Soekarno mengenal seorang Marxisme pada usia 19 tahun saat masih duduk di bangku sekolah Algemeene Middelbare School HBS kalah itu. Ketertarikan Soekarno muda tentang Marxisme pernah diutarakan dalam buku autobiografinya berjudul : Bung Karno Penyambung Lidah Rakyat (1966) " pada waktu muda-mudi yang lain menemukan kasihnya satu sama lain, aku mendekam dengan Das Kapital ".
Setelah selesai bersekolah di HBS tahun 1920, soekarno muda pindah ke Bandung untuk berkuliah di THS (Technische Hooge School) atau sekolah tinggi teknik (ITB sekarang). Tepat tanggal 25 Mei 1926 Soekarno berhasil meraih gelar Insinyurnya. Di tahun yang sama Soekarno mulai debut politiknya dengan membentuk Algemeene studie club, sebuah club diskusi yang nantinya berubah menjadi gerakan radikal. Tiga bulan sebelum itu Soekarno menulis sebuah artikel yang secara langsung menunjukkan bahwa dia seorang Marxisme yang diterbitkan oleh Perkumpulan Indonesia muda dengan judul "Nasionalisme, Islamisme dan Marxisme 1926". Sebuah pemikiran yang berupaya mengawinkan tiga aspek penting dan menekankan pentingnya satu front bersama yaitu Nasionalisme.
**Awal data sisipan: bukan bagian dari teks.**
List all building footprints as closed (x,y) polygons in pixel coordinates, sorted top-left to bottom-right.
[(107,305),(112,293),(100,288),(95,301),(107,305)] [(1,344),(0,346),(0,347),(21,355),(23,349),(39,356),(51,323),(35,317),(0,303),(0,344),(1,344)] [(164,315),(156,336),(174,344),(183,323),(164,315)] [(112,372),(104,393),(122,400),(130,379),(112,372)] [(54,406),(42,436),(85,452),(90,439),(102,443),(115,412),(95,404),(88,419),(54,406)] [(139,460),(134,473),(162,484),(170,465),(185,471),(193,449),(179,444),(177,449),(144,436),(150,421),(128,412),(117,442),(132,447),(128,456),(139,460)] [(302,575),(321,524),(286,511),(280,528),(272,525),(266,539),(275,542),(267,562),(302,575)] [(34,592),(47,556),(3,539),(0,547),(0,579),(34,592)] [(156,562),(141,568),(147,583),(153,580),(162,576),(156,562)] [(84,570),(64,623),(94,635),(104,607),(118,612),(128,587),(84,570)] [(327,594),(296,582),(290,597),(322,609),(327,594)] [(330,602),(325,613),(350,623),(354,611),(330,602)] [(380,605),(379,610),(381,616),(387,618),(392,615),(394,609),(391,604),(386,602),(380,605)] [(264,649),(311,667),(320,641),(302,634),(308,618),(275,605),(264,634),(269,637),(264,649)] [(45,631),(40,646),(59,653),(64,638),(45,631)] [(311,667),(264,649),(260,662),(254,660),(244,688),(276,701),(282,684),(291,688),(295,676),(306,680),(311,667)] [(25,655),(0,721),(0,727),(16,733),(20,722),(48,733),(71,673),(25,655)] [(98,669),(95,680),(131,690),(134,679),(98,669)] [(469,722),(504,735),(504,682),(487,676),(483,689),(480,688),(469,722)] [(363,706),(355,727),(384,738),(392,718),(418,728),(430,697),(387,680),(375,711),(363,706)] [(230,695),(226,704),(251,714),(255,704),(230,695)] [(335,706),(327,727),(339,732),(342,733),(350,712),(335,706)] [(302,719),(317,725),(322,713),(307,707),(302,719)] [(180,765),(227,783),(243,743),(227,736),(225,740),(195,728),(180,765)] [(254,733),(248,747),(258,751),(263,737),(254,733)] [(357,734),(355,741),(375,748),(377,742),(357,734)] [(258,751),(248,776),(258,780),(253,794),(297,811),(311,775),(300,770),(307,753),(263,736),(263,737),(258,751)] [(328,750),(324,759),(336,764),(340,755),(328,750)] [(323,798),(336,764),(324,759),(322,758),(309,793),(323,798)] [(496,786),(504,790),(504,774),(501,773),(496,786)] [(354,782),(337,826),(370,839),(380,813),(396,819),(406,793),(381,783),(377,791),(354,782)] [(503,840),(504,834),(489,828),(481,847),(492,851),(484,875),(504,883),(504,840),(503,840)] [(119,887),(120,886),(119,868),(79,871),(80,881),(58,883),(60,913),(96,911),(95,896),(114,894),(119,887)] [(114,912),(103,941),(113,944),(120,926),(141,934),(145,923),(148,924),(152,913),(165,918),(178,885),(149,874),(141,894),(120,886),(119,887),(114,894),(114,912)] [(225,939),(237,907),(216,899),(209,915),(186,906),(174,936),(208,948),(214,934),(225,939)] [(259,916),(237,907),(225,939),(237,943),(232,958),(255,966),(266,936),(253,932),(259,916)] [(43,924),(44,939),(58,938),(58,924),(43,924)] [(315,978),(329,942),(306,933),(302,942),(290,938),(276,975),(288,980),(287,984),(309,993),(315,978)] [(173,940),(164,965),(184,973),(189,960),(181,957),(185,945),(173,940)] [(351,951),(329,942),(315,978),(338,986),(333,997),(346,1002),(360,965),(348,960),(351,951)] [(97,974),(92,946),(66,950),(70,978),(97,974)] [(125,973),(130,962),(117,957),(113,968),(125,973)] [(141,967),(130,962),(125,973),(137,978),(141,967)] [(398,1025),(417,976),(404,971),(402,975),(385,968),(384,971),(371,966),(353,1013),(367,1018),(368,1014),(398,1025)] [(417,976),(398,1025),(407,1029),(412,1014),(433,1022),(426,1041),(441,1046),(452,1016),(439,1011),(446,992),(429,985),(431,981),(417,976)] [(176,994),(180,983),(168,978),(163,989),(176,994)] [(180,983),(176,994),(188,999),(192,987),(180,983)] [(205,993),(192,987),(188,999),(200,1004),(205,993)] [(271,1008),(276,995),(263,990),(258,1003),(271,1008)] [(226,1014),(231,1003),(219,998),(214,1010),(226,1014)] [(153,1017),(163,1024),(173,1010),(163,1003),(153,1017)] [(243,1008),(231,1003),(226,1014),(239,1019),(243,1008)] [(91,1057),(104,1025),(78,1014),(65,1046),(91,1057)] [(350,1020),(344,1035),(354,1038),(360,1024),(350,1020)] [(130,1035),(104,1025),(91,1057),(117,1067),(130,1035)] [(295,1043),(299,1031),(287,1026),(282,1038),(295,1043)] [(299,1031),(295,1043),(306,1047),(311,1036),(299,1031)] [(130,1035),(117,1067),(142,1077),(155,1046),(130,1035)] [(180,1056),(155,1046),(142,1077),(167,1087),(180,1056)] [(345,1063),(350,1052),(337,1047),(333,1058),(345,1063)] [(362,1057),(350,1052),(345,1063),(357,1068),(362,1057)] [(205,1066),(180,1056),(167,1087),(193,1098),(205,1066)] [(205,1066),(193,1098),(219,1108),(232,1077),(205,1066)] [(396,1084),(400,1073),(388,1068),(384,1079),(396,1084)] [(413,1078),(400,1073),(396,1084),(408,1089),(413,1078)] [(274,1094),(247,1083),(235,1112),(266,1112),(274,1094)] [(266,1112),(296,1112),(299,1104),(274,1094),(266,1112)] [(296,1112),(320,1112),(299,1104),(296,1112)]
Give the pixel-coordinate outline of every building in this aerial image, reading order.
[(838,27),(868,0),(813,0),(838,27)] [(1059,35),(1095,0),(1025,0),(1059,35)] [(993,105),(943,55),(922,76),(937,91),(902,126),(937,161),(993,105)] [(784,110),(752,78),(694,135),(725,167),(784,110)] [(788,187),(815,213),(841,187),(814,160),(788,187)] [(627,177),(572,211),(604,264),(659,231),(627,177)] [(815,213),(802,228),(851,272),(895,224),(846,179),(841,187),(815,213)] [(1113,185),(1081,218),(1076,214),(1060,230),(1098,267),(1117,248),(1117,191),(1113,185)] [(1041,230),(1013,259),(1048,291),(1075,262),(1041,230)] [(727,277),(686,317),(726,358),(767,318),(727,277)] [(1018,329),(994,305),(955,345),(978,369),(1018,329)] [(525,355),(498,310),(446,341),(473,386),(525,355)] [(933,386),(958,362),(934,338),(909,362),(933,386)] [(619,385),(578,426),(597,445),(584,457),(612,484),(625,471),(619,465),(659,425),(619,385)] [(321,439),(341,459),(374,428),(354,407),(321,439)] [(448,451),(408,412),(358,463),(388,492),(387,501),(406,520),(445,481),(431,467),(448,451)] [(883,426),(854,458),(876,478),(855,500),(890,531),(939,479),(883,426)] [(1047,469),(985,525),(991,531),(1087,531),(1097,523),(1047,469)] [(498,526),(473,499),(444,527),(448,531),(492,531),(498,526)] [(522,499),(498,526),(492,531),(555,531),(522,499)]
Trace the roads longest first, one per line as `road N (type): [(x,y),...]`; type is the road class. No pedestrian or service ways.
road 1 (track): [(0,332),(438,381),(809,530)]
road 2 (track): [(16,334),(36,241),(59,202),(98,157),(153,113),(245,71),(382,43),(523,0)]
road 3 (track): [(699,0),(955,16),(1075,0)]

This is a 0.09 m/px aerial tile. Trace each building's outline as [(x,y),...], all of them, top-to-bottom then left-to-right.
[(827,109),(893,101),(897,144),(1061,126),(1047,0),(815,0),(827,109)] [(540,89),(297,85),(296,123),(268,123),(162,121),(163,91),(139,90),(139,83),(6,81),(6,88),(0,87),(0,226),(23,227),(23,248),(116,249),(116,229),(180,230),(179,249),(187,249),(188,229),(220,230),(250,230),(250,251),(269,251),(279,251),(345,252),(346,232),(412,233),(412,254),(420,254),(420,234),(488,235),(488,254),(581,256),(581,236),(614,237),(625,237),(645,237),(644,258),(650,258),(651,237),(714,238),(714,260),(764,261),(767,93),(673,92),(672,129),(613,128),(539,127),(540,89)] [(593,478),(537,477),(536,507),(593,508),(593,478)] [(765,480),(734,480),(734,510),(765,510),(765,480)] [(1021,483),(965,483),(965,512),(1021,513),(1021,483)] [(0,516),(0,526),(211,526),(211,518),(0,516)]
Dalam pidato-pidatonya di panggung politiknya Soekarno juga menunjukkan kekaguman pemikirannya Marxisme dengan melahirkan satu istilah yang dikenal dengan Marhaenisme.
Marhaenisme terdiri dari kata marhaen dan isme. Kata "Marhaen" merupakan nama seorang petani kecil asal daerah priangan Jawa Barat. Marhaen yang saat itu berbincang langsung dengan Ir. Soekarno di tengah sawah, dilihat oleh Soekarno sebagai perwujudan orang miskin Indonesia yang terjajah oleh Raja-Raja dahulu dengan sistem feodalisme dan ditambah kesengsaraannya dengan datangnya sistem kolonialisme yang dibawah oleh bangsa Eropa, dari pertemuan sederhana itulah yang menginspirasi Ir. Soekarno untuk menjadikan nama itu sebagai simbol rakyat melarat Indonesia. Sedangkan "isme" yang berarti paham atau selebihnya paham politik. Beredar juga kabar bahwa kata Marhaen adalah akronim dari nama ketiga tokoh yang dikagumi oleh Ir. Soekarno yaitu Marx, Hegel dan Engels. Namun karena tidak ada tanggapan langsung dari Ir. Soekarno terkait perihal demikian, maka semua kabar ini hanya berhenti pada tataran isu.
Dalam buku Maulwi Saelan dengan judul "Penjaga Terakhir Soekarno"
"Soekarno menuturkan, pemakaian nama Marhaenisme itu melalui penelitian yang mendalam dan lama. Kemiskinan rakyat Indonesia terjadi akibat eksploitasi dari banyaknya sistem kekuatan pada rakyat Indonesia.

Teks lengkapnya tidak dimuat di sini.